What makes Motoface! the best isn't the premise, although that's pretty great. Basically, your friends have been kidnapped; to find them, you must dodge traffic and collect car parts, each of which brings you closer to becoming a Car Person. (Think: Hideous, creepy Ferrari 308/C4 Corvette centaur.) Once the transformation is complete, you drive around picking up friends, who then become spoilers on your Car Person. Dodge more traffic. Pick up more friends. Repeat.

But no. What makes Motoface! the best is its painful self-awareness. The game forces you to volunteer an egregious amount of personal information from your Facebook page, then proceeds to throw it back at you throughout each level. The road signs are places you've lived, or currently live. During the cutscenes, pixelated Terry Crews loudly and conspicuously announces your age. Motoface?
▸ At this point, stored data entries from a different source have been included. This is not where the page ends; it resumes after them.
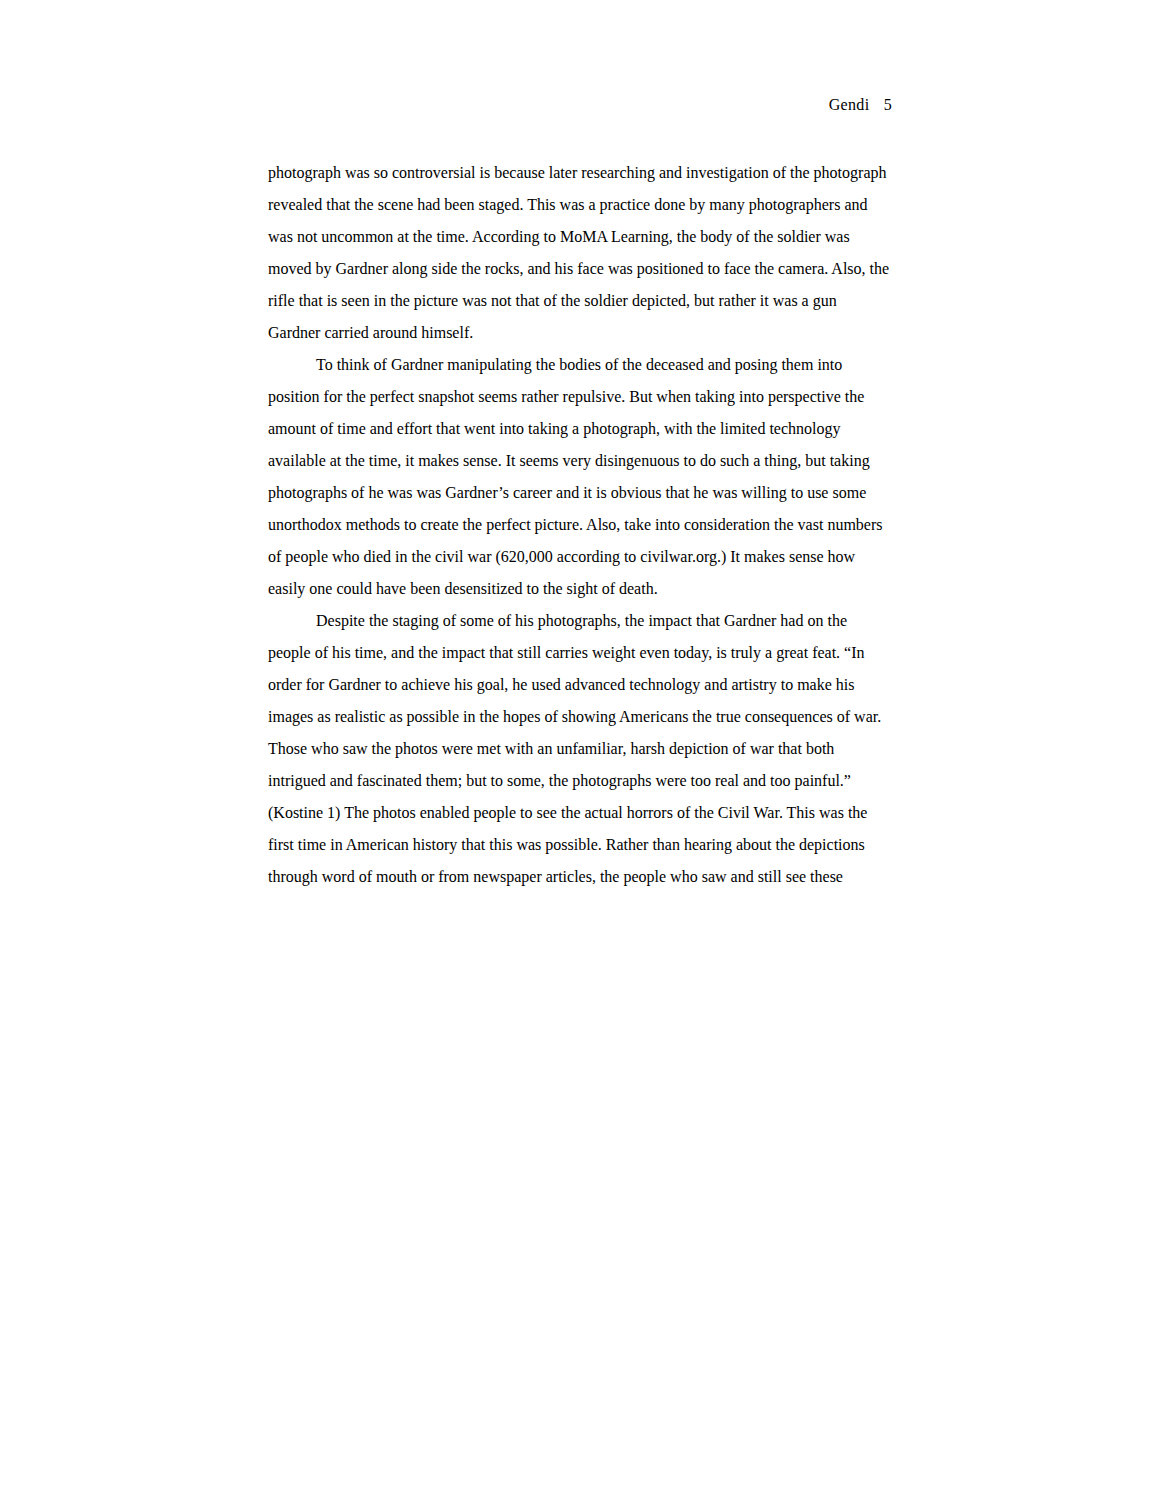Gendi 5
photograph was so controversial is because later researching and investigation of the photograph revealed that the scene had been staged. This was a practice done by many photographers and was not uncommon at the time. According to MoMA Learning, the body of the soldier was moved by Gardner along side the rocks, and his face was positioned to face the camera. Also, the rifle that is seen in the picture was not that of the soldier depicted, but rather it was a gun Gardner carried around himself.
To think of Gardner manipulating the bodies of the deceased and posing them into position for the perfect snapshot seems rather repulsive. But when taking into perspective the amount of time and effort that went into taking a photograph, with the limited technology available at the time, it makes sense. It seems very disingenuous to do such a thing, but taking photographs of he was was Gardner’s career and it is obvious that he was willing to use some unorthodox methods to create the perfect picture. Also, take into consideration the vast numbers of people who died in the civil war (620,000 according to civilwar.org.) It makes sense how easily one could have been desensitized to the sight of death.
Despite the staging of some of his photographs, the impact that Gardner had on the people of his time, and the impact that still carries weight even today, is truly a great feat. “In order for Gardner to achieve his goal, he used advanced technology and artistry to make his images as realistic as possible in the hopes of showing Americans the true consequences of war. Those who saw the photos were met with an unfamiliar, harsh depiction of war that both intrigued and fascinated them; but to some, the photographs were too real and too painful.” (Kostine 1) The photos enabled people to see the actual horrors of the Civil War. This was the first time in American history that this was possible. Rather than hearing about the depictions through word of mouth or from newspaper articles, the people who saw and still see these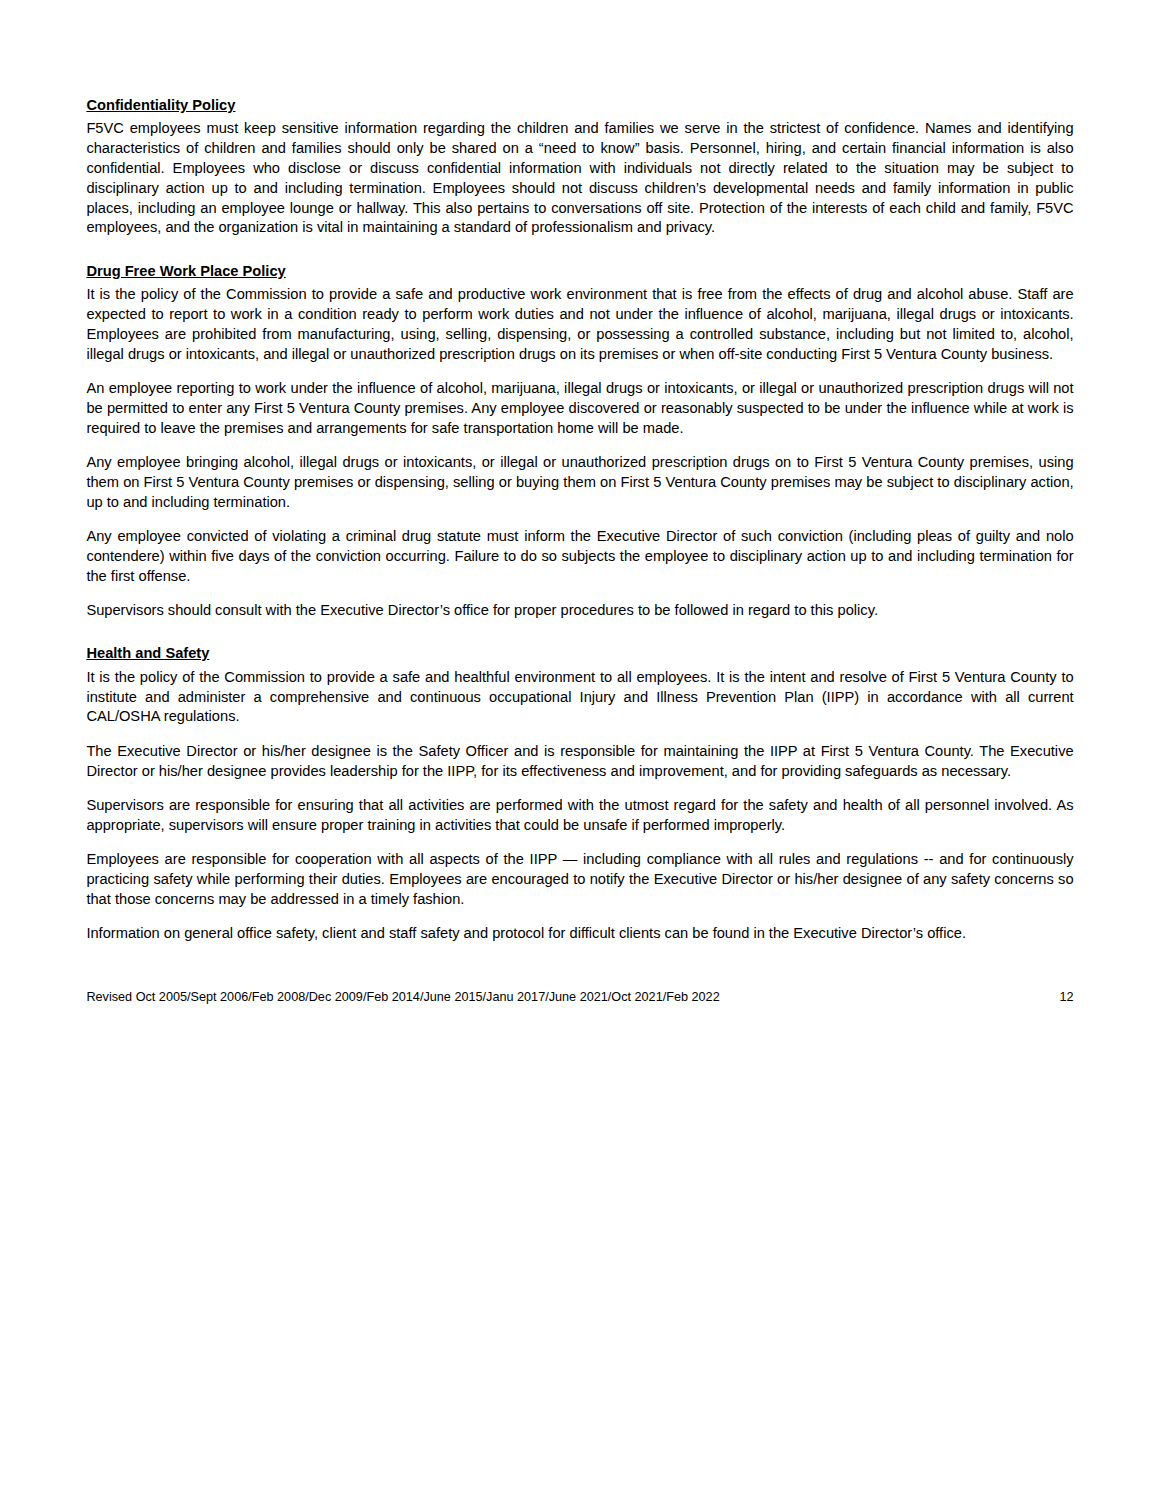Confidentiality Policy
F5VC employees must keep sensitive information regarding the children and families we serve in the strictest of confidence. Names and identifying characteristics of children and families should only be shared on a “need to know” basis. Personnel, hiring, and certain financial information is also confidential. Employees who disclose or discuss confidential information with individuals not directly related to the situation may be subject to disciplinary action up to and including termination. Employees should not discuss children’s developmental needs and family information in public places, including an employee lounge or hallway. This also pertains to conversations off site. Protection of the interests of each child and family, F5VC employees, and the organization is vital in maintaining a standard of professionalism and privacy.
Drug Free Work Place Policy
It is the policy of the Commission to provide a safe and productive work environment that is free from the effects of drug and alcohol abuse. Staff are expected to report to work in a condition ready to perform work duties and not under the influence of alcohol, marijuana, illegal drugs or intoxicants. Employees are prohibited from manufacturing, using, selling, dispensing, or possessing a controlled substance, including but not limited to, alcohol, illegal drugs or intoxicants, and illegal or unauthorized prescription drugs on its premises or when off-site conducting First 5 Ventura County business.
An employee reporting to work under the influence of alcohol, marijuana, illegal drugs or intoxicants, or illegal or unauthorized prescription drugs will not be permitted to enter any First 5 Ventura County premises. Any employee discovered or reasonably suspected to be under the influence while at work is required to leave the premises and arrangements for safe transportation home will be made.
Any employee bringing alcohol, illegal drugs or intoxicants, or illegal or unauthorized prescription drugs on to First 5 Ventura County premises, using them on First 5 Ventura County premises or dispensing, selling or buying them on First 5 Ventura County premises may be subject to disciplinary action, up to and including termination.
Any employee convicted of violating a criminal drug statute must inform the Executive Director of such conviction (including pleas of guilty and nolo contendere) within five days of the conviction occurring. Failure to do so subjects the employee to disciplinary action up to and including termination for the first offense.
Supervisors should consult with the Executive Director’s office for proper procedures to be followed in regard to this policy.
Health and Safety
It is the policy of the Commission to provide a safe and healthful environment to all employees. It is the intent and resolve of First 5 Ventura County to institute and administer a comprehensive and continuous occupational Injury and Illness Prevention Plan (IIPP) in accordance with all current CAL/OSHA regulations.
The Executive Director or his/her designee is the Safety Officer and is responsible for maintaining the IIPP at First 5 Ventura County. The Executive Director or his/her designee provides leadership for the IIPP, for its effectiveness and improvement, and for providing safeguards as necessary.
Supervisors are responsible for ensuring that all activities are performed with the utmost regard for the safety and health of all personnel involved. As appropriate, supervisors will ensure proper training in activities that could be unsafe if performed improperly.
Employees are responsible for cooperation with all aspects of the IIPP — including compliance with all rules and regulations -- and for continuously practicing safety while performing their duties. Employees are encouraged to notify the Executive Director or his/her designee of any safety concerns so that those concerns may be addressed in a timely fashion.
Information on general office safety, client and staff safety and protocol for difficult clients can be found in the Executive Director’s office.
Revised Oct 2005/Sept 2006/Feb 2008/Dec 2009/Feb 2014/June 2015/Janu 2017/June 2021/Oct 2021/Feb 2022 12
That's actually your face, taken from your Facebook photo. The friends in distress are your actual friends.

The entire time, you're thinking: Well, this is silly and fun, but as soon as I'm done, I'm uninstalling this thing, because there's no way that anybody, much less a freakin’ deodorant company, should have all this data.

And, after sinking a thoroughly enjoyable hour or two into Motoface!, you can't help but feel like that's the whole point.